互いに軽口を叩き合いながら母娘は朝食の準備を進める。母親が皿を出し冬璃がサラダを盛り付け終わった辺りで玄関の扉が開く音がした。そして「『ただいま』」というロードワークから帰って来た冬玖と夜勤明けの父の声。時計を見ると6:50を指していた。母親は冬璃に「行って来なさい」と言い、火にかけている鍋を確認しにキッチンに。『ありがとう』と冬璃は返し、手を拭いてから二人の出迎えに向かった。


『お帰りなさい!』
『ん。ただいま』
「ただいま。今日の朝飯は冬璃か?」
『うん』
『指は大丈夫か?』
『ちゃんと手袋してたし、怪我一つないよ』
「火傷や切り傷がないなら良い。演奏家は手が命なんだからなー」


冬璃が率先して料理をするのは、指に少しでも怪我を負ってしまえば支障が出てしまう職業(副業だが)に就いている母親を気遣って、という意味合いもあった。だが彼女と同じ道を進もうとしている少女にもまたそれは当てはまる。ゴム製で手首までのフィットする手袋をはめて料理をしていたと言っていたが、それでも心配なものは心配だ。そんな事を思う兄と父から気遣われ、冬璃は照れ笑いをした。
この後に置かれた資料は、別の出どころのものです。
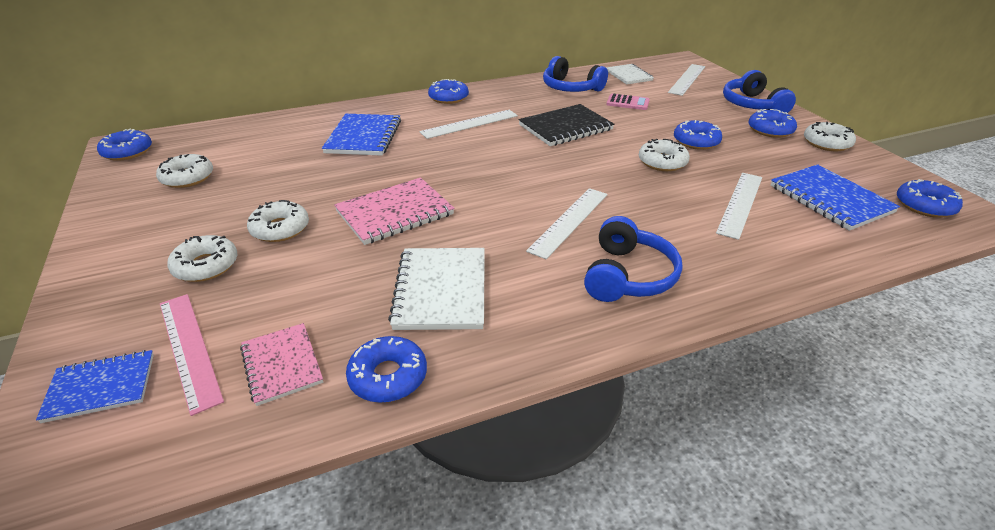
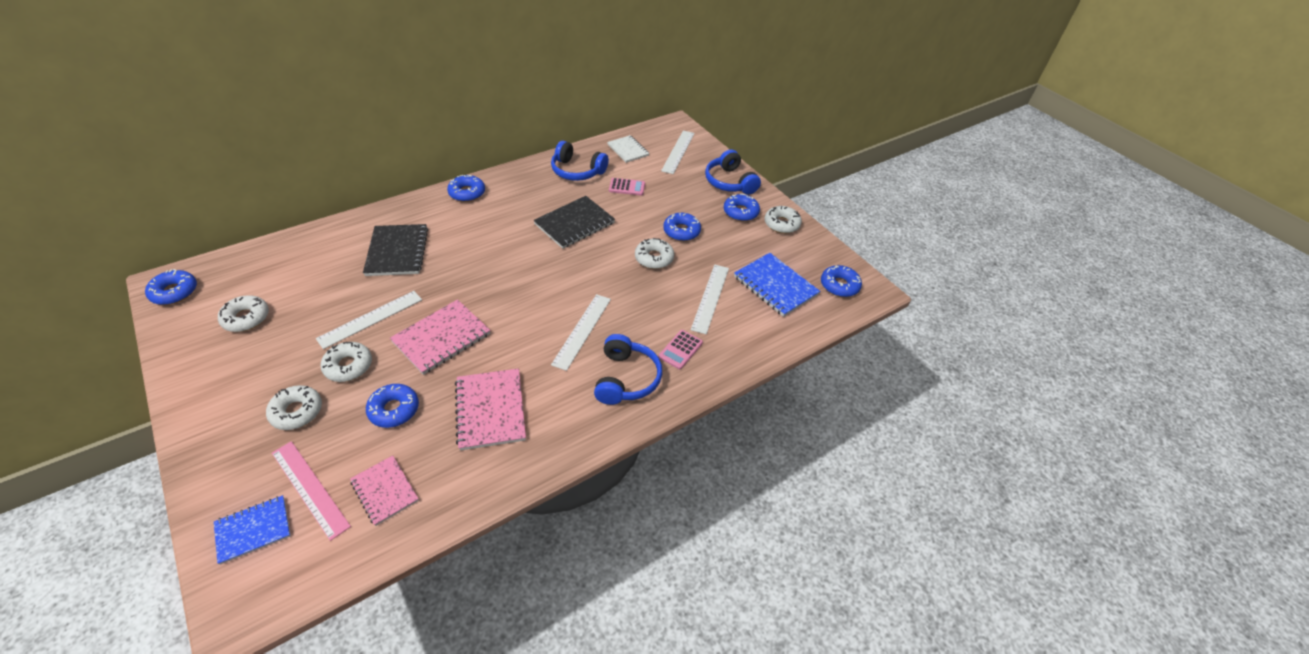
camera: 15 degrees left, 10 degrees up
blue notebook [322,114,401,156] -> black notebook [363,224,428,276]
blue donut [346,336,427,403] -> blue donut moved to [366,384,419,428]
white notebook [388,248,485,330] -> pink notebook [455,368,526,451]
white ruler [420,110,518,139] -> white ruler moved to [316,291,422,349]
none -> pink calculator [659,330,703,369]

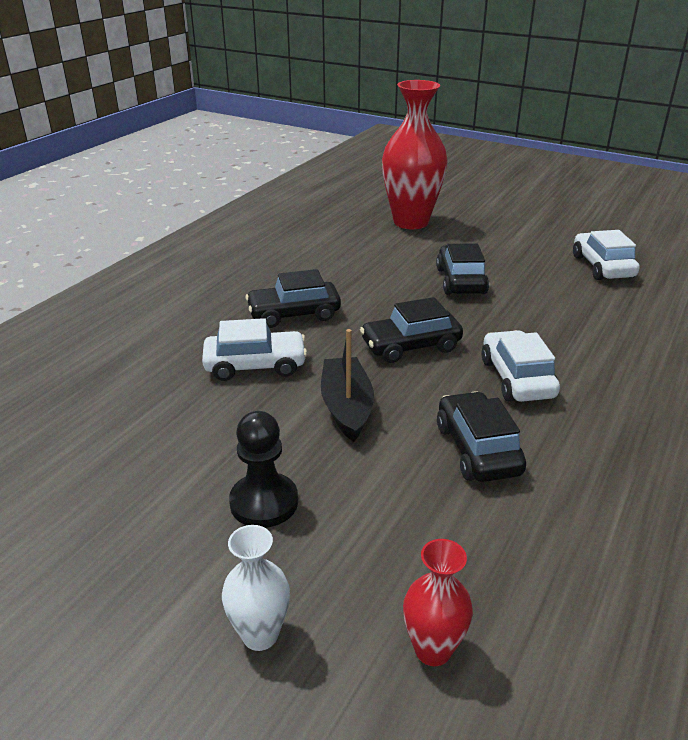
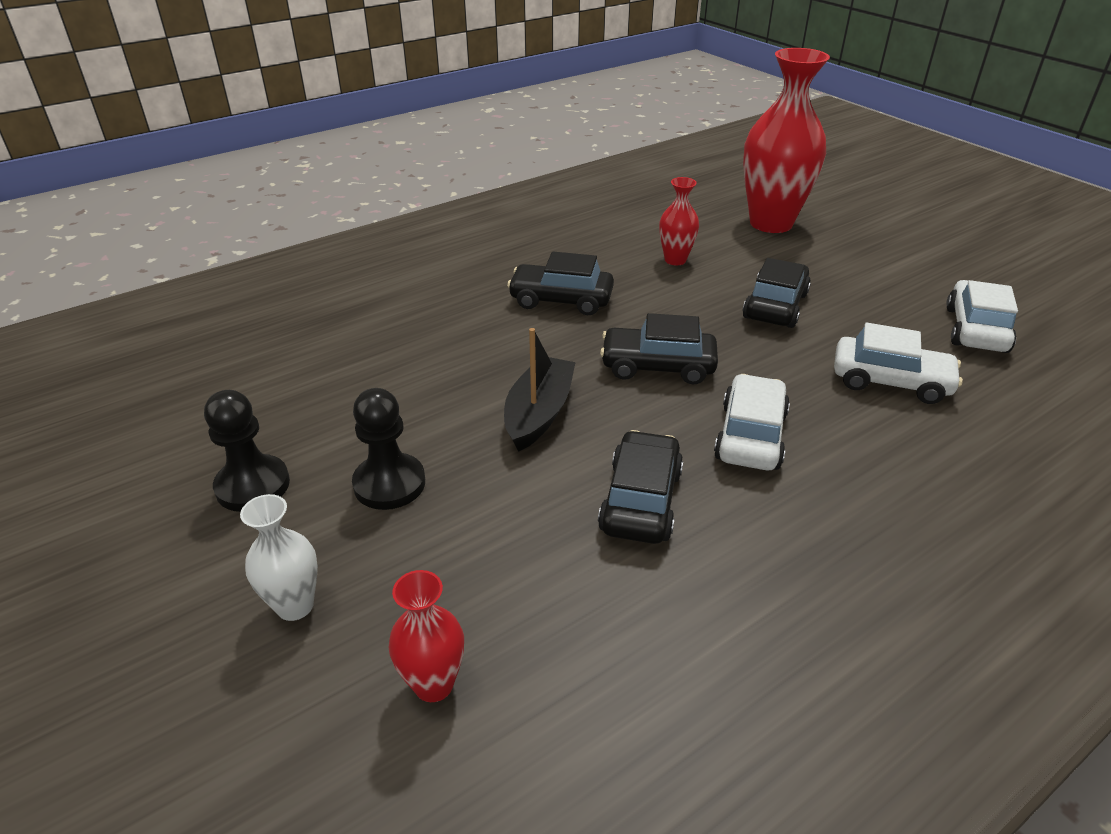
camera: 25 degrees right, 5 degrees up
white car [202,318,307,381] -> white car moved to [834,323,963,404]
none -> black pawn [204,390,290,512]
none -> red vase [659,177,699,265]

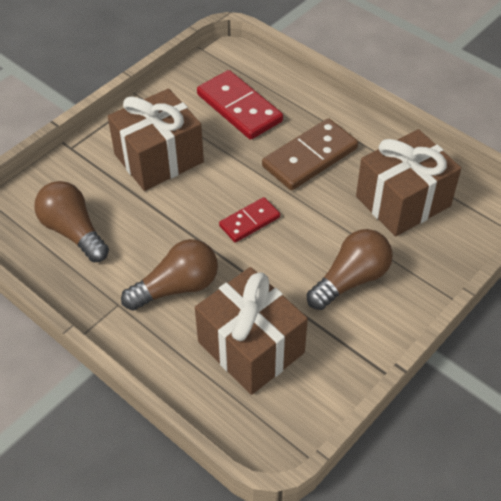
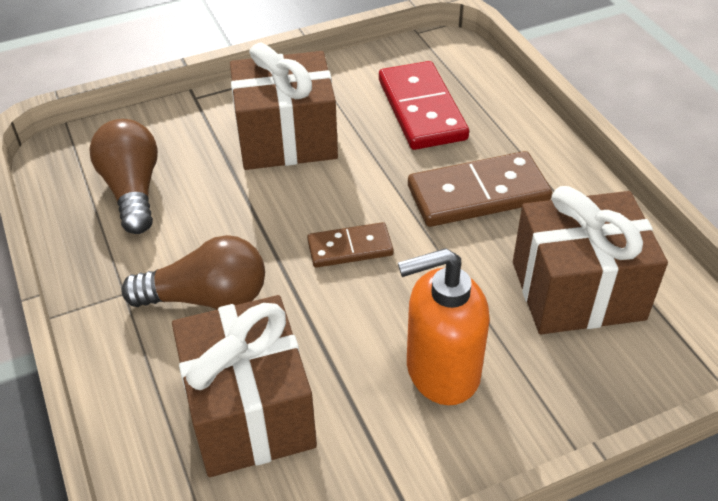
camera: 25 degrees right, 5 degrees down
red domino [219,197,280,243] -> brown domino [307,222,394,268]
brown light bulb [307,229,393,310] -> orange soap dispenser [398,248,490,405]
父親から荷物と上着を預かり、リビングに戻る。途中、冬玖はロードワークによって掻いた汗を洗い流すべく風呂へ。リビングに着くと冬璃は父親の鞄を隅に置き、上着をハンガーに掛けた。


「幸玖お帰りなさい」
「ただいま侑璃」


挨拶を交わす夫婦。子供が生まれて16年目に差し掛かる今でも名前で呼び合う程仲睦まじい二人だ。夫婦喧嘩らしい喧嘩は見た事がない(あるとしたら一方的な説教くらいである)。

冬璃はいつまで経っても仲良しな彼らに微笑を零し、朝食の仕上げに取り掛かった。


『はーい、それでは今日の「突撃☆天川家の朝ご飯〜スポーツマン編〜」、メニューのご紹介でーす』


冬玖が風呂からあがり父親がスーツから着替えてから、母娘はテーブルに料理を並べた。皆が席に着くと冬璃はニコニコ笑顔を携えてリポーターの真似をする。ドンドンパフパフ〜とセルフ効果音を流す両親(←もういい年)に冬玖は何とも言えない微妙な顔をした。
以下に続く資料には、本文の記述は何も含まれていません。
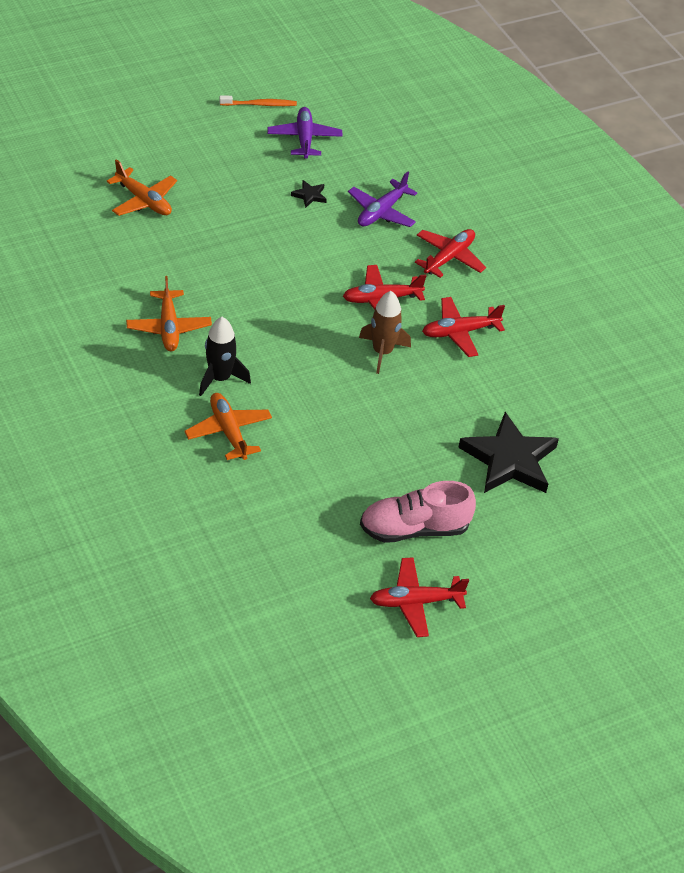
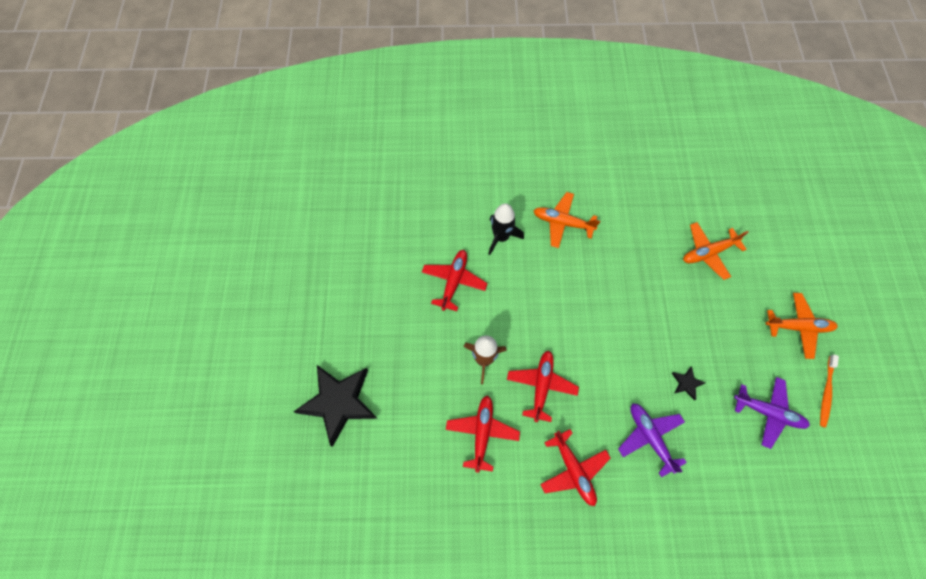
camera: 120 degrees right, 20 degrees up
orange plane [184,393,272,460] -> orange plane moved to [766,293,838,359]
pink shoe [360,481,476,543] -> none
red plane [370,557,469,637] -> red plane moved to [422,250,488,311]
『菜飯580kcal、目玉焼き(×3)486kcal、ハムサラダ152kcal、サバの味噌煮343kcal、かき玉汁106kcal、計1667kcalになりまーす』
「流石ァ!!」
「素敵ー!!」
『(何だコレ)』


芝居掛かった口調で朝食のメニューと一品一品のカロリーを述べる妹とそれに乗っかり囃し立てる両親。冬璃はまだ良いとして両親のよくわからないハイテンションについて行けない冬玖だったが、妹の『召し上がれ!』という言葉と笑顔で『まあいいか』と流す事にした(因みに先程のメニューは全て冬玖専用である)。


朝食を終え、食器類を全て洗い片付けた後、歯磨きと最後の身嗜みチェックを行う。双子はテーピングを取り出した。冬玖は左、冬璃は右の、二の腕から手の甲にかけて捲き付ける。彼らは別に怪我をしている訳ではないし、怪我の予防という訳でもない。ただ二人は自分の非利き腕を隠しているだけなのだ…二の腕から手の甲にある酷く醜い傷痕を。これは“生まれつきであって、生まれてから負ったのではない”傷痕。こんな誰もが顔を歪めるような腕を見られる訳にはいかないのでテーピングを捲く事にしたのだ。


『準備は?』
『ばっちり。という事で、はい冬玖。お弁当です』
『サンキュ』
『メニューとカロリー言った方がいい?』
『いい。お前の栄養バランスへの情熱を信じてるし』
『あら、ありがとう。でもちょっと残念』
『何処がだ』


てへぺろ、と舌を出した妹。その顔は全然残念そうには見えなかったので冬玖は彼女の額を軽く小突いた。玄関に行き、ロードワーク前に靴箱の上へ置いておいた鞄に弁当を入れる。そして靴を履いてドアを開けた。


『『行って来ます』』
「「行ってらっしゃい」」


*****

双子の朝の習慣と母親の登場と仕事の紹介(少し)と父親(仕事不明)の登場と夫婦の仲良しアピールと朝食メニュー紹介と双子のテーピング事情を全部詰め込んだらどうなるか実験してみました。しにました。